Stack 0

About

Source Code

#include <stdlib.h>
#include <unistd.h>
#include <stdio.h>

int main(int argc, char **argv)
{
  volatile int modified;
  char buffer[64];

  modified = 0;
  gets(buffer);

  if(modified != 0) {
      printf("you have changed the 'modified' variable\n");
  } else {
      printf("Try again?\n");
  }
}

Analysing the Source Code

By looking at the source code we see that to solve Stack 0 we need to find a way to set the modified variable to not 0. At line 8, a character array of 64 bytes is set, then modified is set to 0 and the program calls the gets function at line 11 which stores our user input.

Looking at the gets man page we can see that is a vulnerable function.

Debugging the binary with GDB

We run the binary on GDB, set the disassembly syntax to Intel with the command set disassembly-flavor intel and disassemble main with the command disas main.

Above we can see the instruction where modified is set to 0 before the call to the gets function, and after that modified is there stored on eax and then tested if its 0 with the instruction test eax, eax.

We place a breakpoint at the address after the gets function and provide some A as input. What we want to analyse is where our A's are placed on the stack, and what is the value of esp+0x5c which is our modified variable, as well as if we can change it.

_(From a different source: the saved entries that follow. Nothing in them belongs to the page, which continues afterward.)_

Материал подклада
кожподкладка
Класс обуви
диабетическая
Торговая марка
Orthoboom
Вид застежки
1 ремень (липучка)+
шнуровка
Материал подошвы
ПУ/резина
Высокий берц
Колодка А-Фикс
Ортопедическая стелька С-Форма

The first thing we notice is that our A's show up in the stack represented by their hexadecimal value 0x41. Then when we see the content of esp+0x5c we can see that its still 0 , but we can see where it is stored on the stack. We count how many more character we need to overwirte the modified variable to overwrite the 64 char array and overflow the variable. So let's try it.

We have successfully modified the modified variable. Using python we can modify the variable through the command line.